Jika perwira Kapernaum bisa dipakai Tuhan, maka kita yang sudah lahir baru pun bisa dipakai Tuhan untuk menjadi alat kemuliaanNya. Semuanya telah diberikan kepada kita, baik itu kemenangan, mujizat, dan sebagainya. Yang terpenting bagi kita adalah melepaskan dan mengaplikasikan semuanya itu dalam hidup kita. Untuk itu kita harus berlatih sebagaimana perwira Kapernaum itu lakukan.

  1. Berlatih untuk menghargai hamba/ orang yang lebih rendah daripada kita (Lukas 7: 2,5) dan belajar melepaskan gaya hidup yang penuh dengan kasih agape. Selaraskan indera kita dengan Firman, maka roh yang sempurna itu menguasai jiwa kita, dan daging kita ditaklukkan sehingga kita mampu mengasihi semua orang, termasuk orang yang membenci kita.
  2. Berlatih unutk memiliki gaya hidup saling membutuhkan(Lukas 7:3). Jangan berfokus kepada diri sendiri sebab hal itu tidak akan membukakan tujuan hidup kita yang sebenarnya.
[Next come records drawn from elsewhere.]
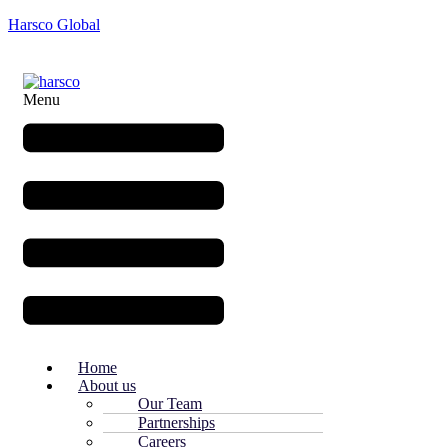
Harsco Global
Menu
Home
About us
Our Team
Partnerships
Careers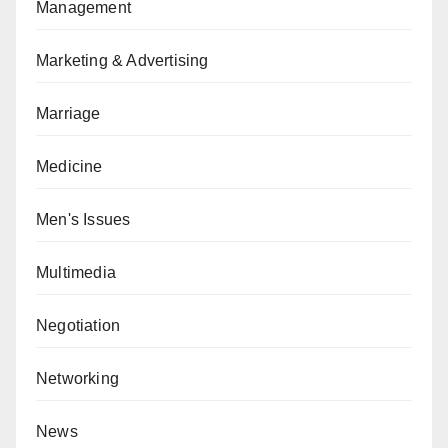
Management
Marketing & Advertising
Marriage
Medicine
Men's Issues
Multimedia
Negotiation
Networking
News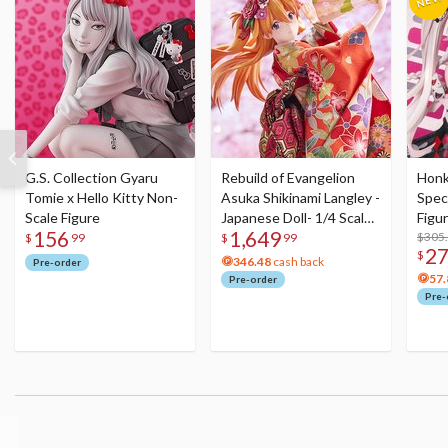
G.S. Collection Gyaru
Rebuild of Evangelion
Honka
Tomie x Hello Kitty Non-
Asuka Shikinami Langley -
Speci
Scale Figure
Japanese Doll- 1/4 Scale
Figu
156
1,649
Figure
Acry
$305
$
99
$
99
2
$
346.48
cash back
Pre-order
57.
Pre-order
Pre-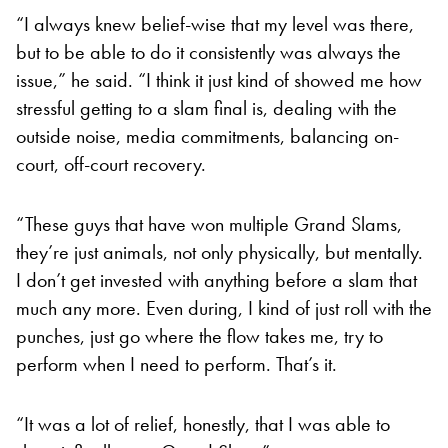
“I always knew belief-wise that my level was there,
but to be able to do it consistently was always the
issue,” he said. “I think it just kind of showed me how
stressful getting to a slam final is, dealing with the
outside noise, media commitments, balancing on-
court, off-court recovery.
“These guys that have won multiple Grand Slams,
they’re just animals, not only physically, but mentally.
I don’t get invested with anything before a slam that
much any more. Even during, I kind of just roll with the
punches, just go where the flow takes me, try to
perform when I need to perform. That’s it.
“It was a lot of relief, honestly, that I was able to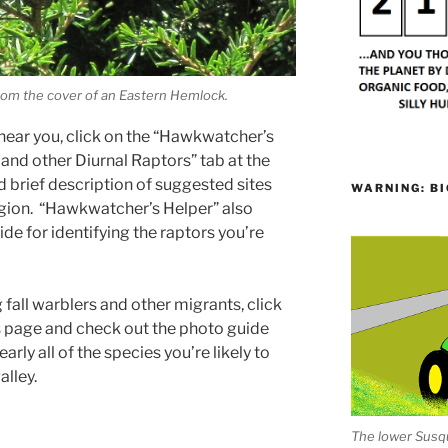
rom the cover of an Eastern Hemlock.
 near you, click on the “Hawkwatcher’s
 and other Diurnal Raptors” tab at the
and brief description of suggested sites
WARNING: BI
egion. “Hawkwatcher’s Helper” also
de for identifying the raptors you’re
 fall warblers and other migrants, click
his page and check out the photo guide
arly all of the species you’re likely to
alley.
The lower Susqu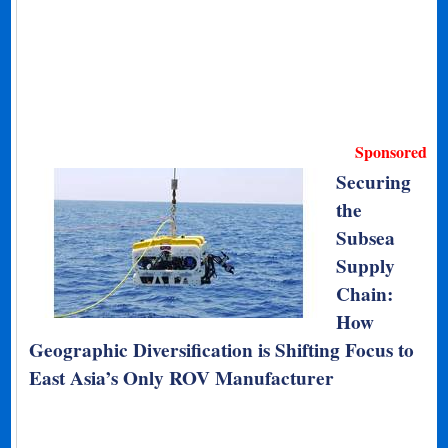
Sponsored
Securing
the
Subsea
Supply
Chain:
How
Geographic Diversification is Shifting Focus to
East Asia’s Only ROV Manufacturer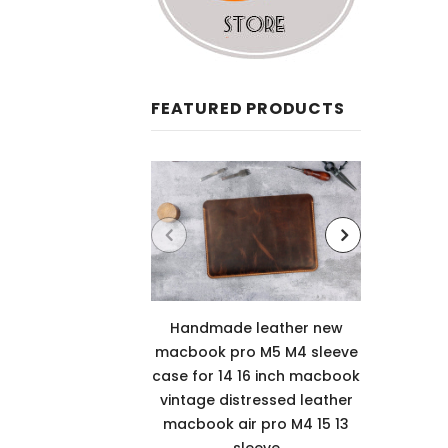
FEATURED PRODUCTS
Handmade leather new
Leathe
macbook pro M5 M4 sleeve
12th 
case for 14 16 inch macbook
case c
vintage distressed leather
cove
macbook air pro M4 15 13
sleeve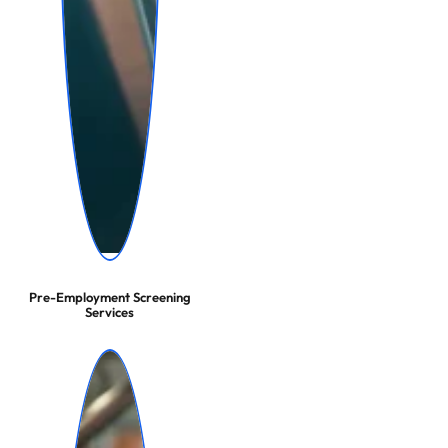
Pre-Employment Screening
Services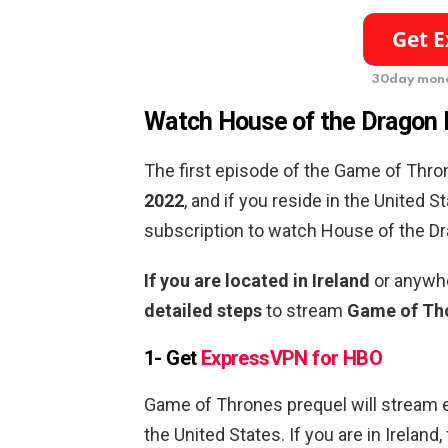
30day mone
Watch House of the Dragon E
The first episode of the Game of Thro
2022
, and if you reside in the United S
subscription to watch House of the Dr
If you are located in Ireland
or anywhe
detailed steps
to stream
Game of Tho
1- Get
ExpressVPN for HBO
Game of Thrones prequel will stream 
the United States. If you are in Irelan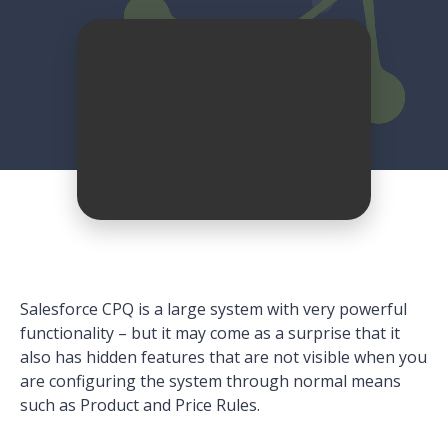
Salesforce CPQ is a large system with very powerful
functionality – but it may come as a surprise that it
also has hidden features that are not visible when you
are configuring the system through normal means
such as Product and Price Rules.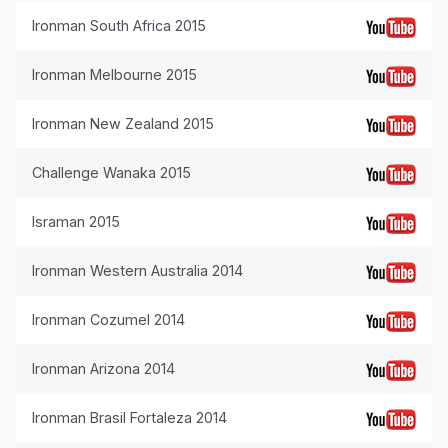
Ironman South Africa 2015
Ironman Melbourne 2015
Ironman New Zealand 2015
Challenge Wanaka 2015
Israman 2015
Ironman Western Australia 2014
Ironman Cozumel 2014
Ironman Arizona 2014
Ironman Brasil Fortaleza 2014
Namun, jika kita berfokus kepada orang lain, maka tujuan hidup kita akan tercapai.
  3. Berlatih menghargai dan tunduk kepada otoritas (Lukas 7:8).
  4. Berlatih mempunyai gaya hidup memercayai Tuhan sepenuhnya (Lukas 7:7).

Latihlah diri kita untuk menyelaraskan jiwa dengan roh supaya daging ditaklukkan. Ketika kita sudah melatih setiap indera kita dengan Firman yang adalah roh, maka mujizat akan terjadi dan nama Tuhan dipermuliakan. Amin!